• TASK ITEM:
Go to the line holding "8772 S. Lowden Rd." in the entries below and write out exactly every line down to and including the line holding "5-Unfinished Business".

• DATASET RECORDS:
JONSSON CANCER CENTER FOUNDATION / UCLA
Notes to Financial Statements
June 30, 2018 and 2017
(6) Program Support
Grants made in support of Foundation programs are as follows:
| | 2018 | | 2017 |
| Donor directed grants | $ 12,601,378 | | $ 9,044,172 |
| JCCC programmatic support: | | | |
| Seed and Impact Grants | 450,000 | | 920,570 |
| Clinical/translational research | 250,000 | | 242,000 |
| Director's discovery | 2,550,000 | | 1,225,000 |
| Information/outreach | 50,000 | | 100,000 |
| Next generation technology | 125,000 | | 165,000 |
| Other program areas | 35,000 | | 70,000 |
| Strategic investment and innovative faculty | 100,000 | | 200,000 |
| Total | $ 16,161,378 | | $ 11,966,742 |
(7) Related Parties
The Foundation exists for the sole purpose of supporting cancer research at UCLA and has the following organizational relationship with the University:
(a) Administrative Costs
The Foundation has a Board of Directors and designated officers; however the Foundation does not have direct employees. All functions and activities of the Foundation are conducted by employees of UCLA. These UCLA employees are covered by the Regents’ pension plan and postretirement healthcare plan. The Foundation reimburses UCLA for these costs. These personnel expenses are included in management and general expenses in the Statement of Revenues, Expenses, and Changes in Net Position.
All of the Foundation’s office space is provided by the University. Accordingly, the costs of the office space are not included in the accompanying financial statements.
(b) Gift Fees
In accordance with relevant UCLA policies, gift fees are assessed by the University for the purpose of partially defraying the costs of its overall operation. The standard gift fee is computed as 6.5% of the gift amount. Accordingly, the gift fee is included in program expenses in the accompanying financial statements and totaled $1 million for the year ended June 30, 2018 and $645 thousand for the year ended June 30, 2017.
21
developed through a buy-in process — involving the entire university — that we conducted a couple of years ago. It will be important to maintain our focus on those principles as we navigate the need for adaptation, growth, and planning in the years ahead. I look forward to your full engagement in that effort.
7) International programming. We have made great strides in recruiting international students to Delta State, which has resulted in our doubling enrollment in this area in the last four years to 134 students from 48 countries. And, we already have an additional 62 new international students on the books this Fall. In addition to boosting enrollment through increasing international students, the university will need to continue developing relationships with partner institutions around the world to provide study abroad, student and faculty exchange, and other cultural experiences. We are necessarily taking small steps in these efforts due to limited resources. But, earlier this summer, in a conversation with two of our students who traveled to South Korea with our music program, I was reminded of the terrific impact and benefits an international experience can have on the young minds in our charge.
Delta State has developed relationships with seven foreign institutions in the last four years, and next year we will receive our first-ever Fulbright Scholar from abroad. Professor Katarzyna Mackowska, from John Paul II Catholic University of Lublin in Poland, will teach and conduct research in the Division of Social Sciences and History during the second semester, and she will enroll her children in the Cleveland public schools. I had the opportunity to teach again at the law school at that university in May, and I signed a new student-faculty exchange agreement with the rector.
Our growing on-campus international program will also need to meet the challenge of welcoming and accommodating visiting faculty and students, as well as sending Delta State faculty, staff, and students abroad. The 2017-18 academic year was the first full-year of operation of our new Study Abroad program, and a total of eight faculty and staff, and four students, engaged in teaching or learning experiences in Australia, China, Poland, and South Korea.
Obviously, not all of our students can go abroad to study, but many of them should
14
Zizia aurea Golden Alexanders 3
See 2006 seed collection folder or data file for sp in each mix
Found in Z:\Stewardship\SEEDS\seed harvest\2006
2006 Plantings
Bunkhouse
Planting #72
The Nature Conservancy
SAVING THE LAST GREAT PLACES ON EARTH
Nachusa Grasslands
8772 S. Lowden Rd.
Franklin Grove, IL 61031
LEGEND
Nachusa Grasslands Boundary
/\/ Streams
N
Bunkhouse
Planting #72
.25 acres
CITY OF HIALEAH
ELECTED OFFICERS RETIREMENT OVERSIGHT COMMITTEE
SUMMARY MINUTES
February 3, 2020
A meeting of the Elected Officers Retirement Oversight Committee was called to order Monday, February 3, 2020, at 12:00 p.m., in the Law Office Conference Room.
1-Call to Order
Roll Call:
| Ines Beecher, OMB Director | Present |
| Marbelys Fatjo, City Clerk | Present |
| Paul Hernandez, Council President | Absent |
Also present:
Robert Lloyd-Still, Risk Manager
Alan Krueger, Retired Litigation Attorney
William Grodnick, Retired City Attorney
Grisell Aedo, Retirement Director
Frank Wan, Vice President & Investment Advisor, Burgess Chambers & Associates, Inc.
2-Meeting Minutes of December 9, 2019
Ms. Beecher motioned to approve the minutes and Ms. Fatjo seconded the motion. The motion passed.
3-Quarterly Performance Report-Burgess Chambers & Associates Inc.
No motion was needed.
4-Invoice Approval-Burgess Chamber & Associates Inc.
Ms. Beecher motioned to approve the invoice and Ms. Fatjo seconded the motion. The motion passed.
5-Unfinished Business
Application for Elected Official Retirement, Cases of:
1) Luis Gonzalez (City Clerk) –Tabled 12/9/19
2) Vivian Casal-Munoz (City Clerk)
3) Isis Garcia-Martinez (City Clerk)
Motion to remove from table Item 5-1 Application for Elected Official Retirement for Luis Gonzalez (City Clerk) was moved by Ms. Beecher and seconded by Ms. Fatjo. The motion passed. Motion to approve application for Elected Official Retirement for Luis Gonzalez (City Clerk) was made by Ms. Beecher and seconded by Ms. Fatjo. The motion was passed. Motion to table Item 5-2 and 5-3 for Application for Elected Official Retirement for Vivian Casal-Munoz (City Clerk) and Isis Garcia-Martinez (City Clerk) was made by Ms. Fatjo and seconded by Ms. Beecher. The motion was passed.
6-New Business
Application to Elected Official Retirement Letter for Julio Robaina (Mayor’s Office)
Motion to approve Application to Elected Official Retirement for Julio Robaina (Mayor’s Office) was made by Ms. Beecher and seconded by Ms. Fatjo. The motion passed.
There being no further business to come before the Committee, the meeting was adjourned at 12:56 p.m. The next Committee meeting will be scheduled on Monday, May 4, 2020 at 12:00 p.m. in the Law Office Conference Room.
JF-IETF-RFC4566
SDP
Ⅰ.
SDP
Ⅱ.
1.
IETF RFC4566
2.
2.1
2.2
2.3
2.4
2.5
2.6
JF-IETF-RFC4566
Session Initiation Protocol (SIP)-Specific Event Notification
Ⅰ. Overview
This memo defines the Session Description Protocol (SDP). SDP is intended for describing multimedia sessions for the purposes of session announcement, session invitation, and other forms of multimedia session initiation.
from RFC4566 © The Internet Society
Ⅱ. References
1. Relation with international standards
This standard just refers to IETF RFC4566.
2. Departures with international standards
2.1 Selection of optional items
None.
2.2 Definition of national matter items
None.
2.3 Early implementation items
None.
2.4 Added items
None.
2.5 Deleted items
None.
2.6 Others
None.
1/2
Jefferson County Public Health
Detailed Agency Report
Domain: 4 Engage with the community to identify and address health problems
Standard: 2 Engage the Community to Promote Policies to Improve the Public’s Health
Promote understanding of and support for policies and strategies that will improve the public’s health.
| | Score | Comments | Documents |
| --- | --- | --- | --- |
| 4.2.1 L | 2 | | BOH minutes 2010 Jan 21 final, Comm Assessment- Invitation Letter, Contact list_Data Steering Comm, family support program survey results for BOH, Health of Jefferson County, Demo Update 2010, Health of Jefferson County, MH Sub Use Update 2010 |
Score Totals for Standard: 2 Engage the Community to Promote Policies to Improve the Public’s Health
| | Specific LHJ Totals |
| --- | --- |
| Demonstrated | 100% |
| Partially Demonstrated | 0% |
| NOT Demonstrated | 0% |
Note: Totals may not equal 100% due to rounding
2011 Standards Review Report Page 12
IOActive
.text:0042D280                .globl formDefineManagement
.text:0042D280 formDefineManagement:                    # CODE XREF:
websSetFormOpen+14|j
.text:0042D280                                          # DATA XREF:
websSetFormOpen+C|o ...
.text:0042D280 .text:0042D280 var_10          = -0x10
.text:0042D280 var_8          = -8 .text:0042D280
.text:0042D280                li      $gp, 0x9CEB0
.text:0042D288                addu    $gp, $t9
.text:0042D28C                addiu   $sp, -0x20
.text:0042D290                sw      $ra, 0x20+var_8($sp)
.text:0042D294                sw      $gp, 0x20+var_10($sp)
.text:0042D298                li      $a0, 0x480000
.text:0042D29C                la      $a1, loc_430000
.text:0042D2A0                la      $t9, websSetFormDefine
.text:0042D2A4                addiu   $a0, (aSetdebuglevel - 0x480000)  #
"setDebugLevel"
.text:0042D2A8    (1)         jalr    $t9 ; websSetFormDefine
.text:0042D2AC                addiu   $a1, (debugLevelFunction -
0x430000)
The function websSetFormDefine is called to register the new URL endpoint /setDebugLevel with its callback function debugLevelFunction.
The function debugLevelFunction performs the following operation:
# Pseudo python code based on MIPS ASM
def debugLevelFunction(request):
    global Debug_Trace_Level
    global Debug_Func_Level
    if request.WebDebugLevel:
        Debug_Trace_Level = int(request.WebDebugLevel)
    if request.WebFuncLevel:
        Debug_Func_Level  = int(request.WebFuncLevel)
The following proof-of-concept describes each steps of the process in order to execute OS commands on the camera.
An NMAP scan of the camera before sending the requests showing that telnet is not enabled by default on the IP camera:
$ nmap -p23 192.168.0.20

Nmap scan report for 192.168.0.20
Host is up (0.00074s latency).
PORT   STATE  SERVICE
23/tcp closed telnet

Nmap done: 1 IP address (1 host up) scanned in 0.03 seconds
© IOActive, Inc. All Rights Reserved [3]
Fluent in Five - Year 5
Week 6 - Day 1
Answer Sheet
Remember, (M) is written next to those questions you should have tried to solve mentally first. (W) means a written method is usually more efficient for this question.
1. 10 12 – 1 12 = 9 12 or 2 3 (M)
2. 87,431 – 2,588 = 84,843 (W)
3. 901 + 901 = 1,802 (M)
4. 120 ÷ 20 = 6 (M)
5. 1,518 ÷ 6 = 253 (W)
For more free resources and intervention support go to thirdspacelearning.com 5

• ANSWER SPACE:
8772 S. Lowden Rd.
Franklin Grove, IL 61031
LEGEND
Nachusa Grasslands Boundary
/\/ Streams
N
Bunkhouse
Planting #72
.25 acres
CITY OF HIALEAH
ELECTED OFFICERS RETIREMENT OVERSIGHT COMMITTEE
SUMMARY MINUTES
February 3, 2020
A meeting of the Elected Officers Retirement Oversight Committee was called to order Monday, February 3, 2020, at 12:00 p.m., in the Law Office Conference Room.
1-Call to Order
Roll Call:
| Ines Beecher, OMB Director | Present |
| Marbelys Fatjo, City Clerk | Present |
| Paul Hernandez, Council President | Absent |
Also present:
Robert Lloyd-Still, Risk Manager
Alan Krueger, Retired Litigation Attorney
William Grodnick, Retired City Attorney
Grisell Aedo, Retirement Director
Frank Wan, Vice President & Investment Advisor, Burgess Chambers & Associates, Inc.
2-Meeting Minutes of December 9, 2019
Ms. Beecher motioned to approve the minutes and Ms. Fatjo seconded the motion. The motion passed.
3-Quarterly Performance Report-Burgess Chambers & Associates Inc.
No motion was needed.
4-Invoice Approval-Burgess Chamber & Associates Inc.
Ms. Beecher motioned to approve the invoice and Ms. Fatjo seconded the motion. The motion passed.
5-Unfinished Business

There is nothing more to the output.